*Aim of the task*.
All of the records that follow need to be copied word for word, without the pictures.
Segment Start: Data excerpts
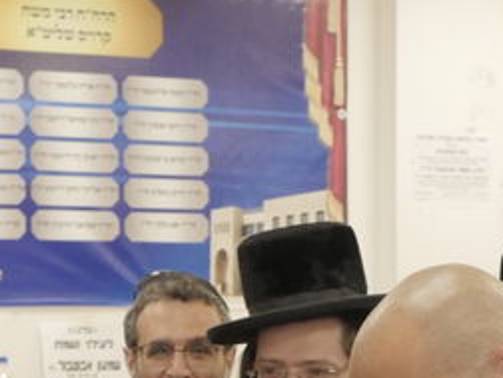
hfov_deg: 11.1
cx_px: 375
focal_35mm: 178
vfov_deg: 8.1
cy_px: 674
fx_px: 2586
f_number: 2.8
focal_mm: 16
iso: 640
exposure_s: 1/160
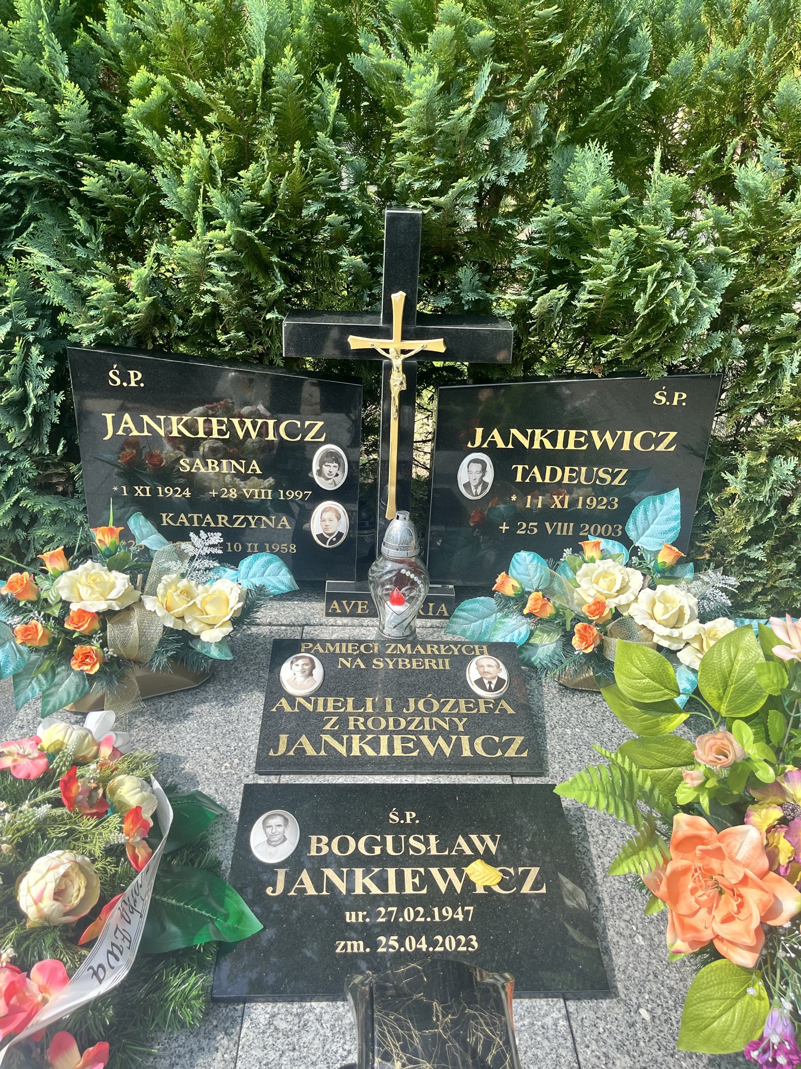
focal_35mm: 26
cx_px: 400
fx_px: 802
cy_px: 534
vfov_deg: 67.3
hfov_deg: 53.1
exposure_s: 1/1252
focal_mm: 5.1
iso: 50
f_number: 1.6
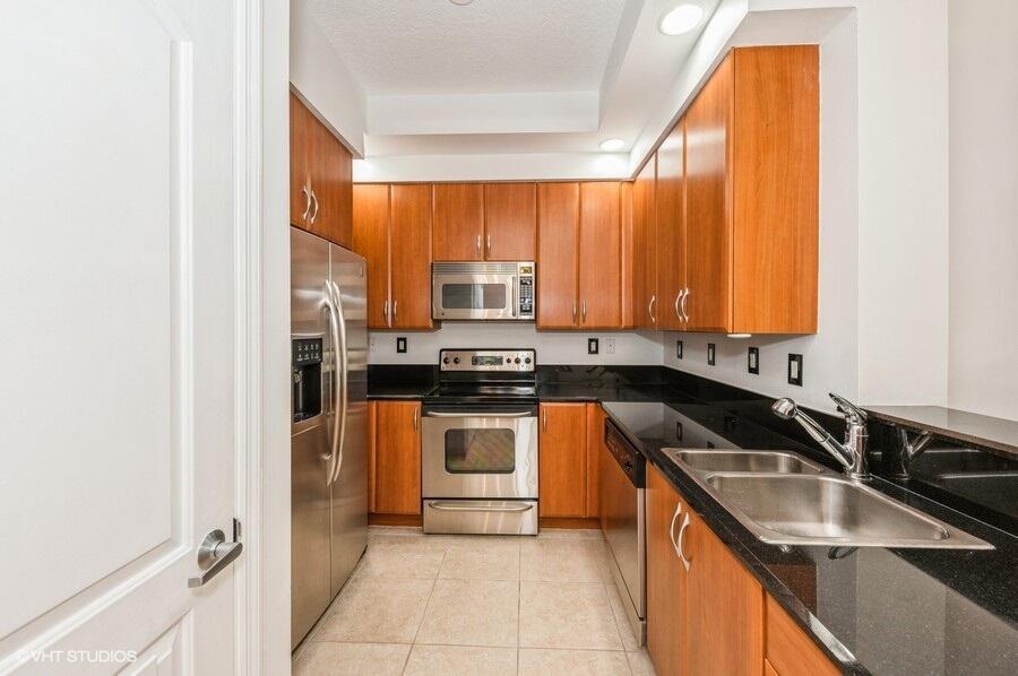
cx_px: 509
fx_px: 395
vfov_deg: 81.1
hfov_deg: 104.3
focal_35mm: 14
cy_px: 338
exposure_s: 1/6
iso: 160
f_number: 8
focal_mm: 14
Segment End: Data excerpts
*Final answer*.
hfov_deg: 11.1
cx_px: 375
focal_35mm: 178
vfov_deg: 8.1
cy_px: 674
fx_px: 2586
f_number: 2.8
focal_mm: 16
iso: 640
exposure_s: 1/160
focal_35mm: 26
cx_px: 400
fx_px: 802
cy_px: 534
vfov_deg: 67.3
hfov_deg: 53.1
exposure_s: 1/1252
focal_mm: 5.1
iso: 50
f_number: 1.6
cx_px: 509
fx_px: 395
vfov_deg: 81.1
hfov_deg: 104.3
focal_35mm: 14
cy_px: 338
exposure_s: 1/6
iso: 160
f_number: 8
focal_mm: 14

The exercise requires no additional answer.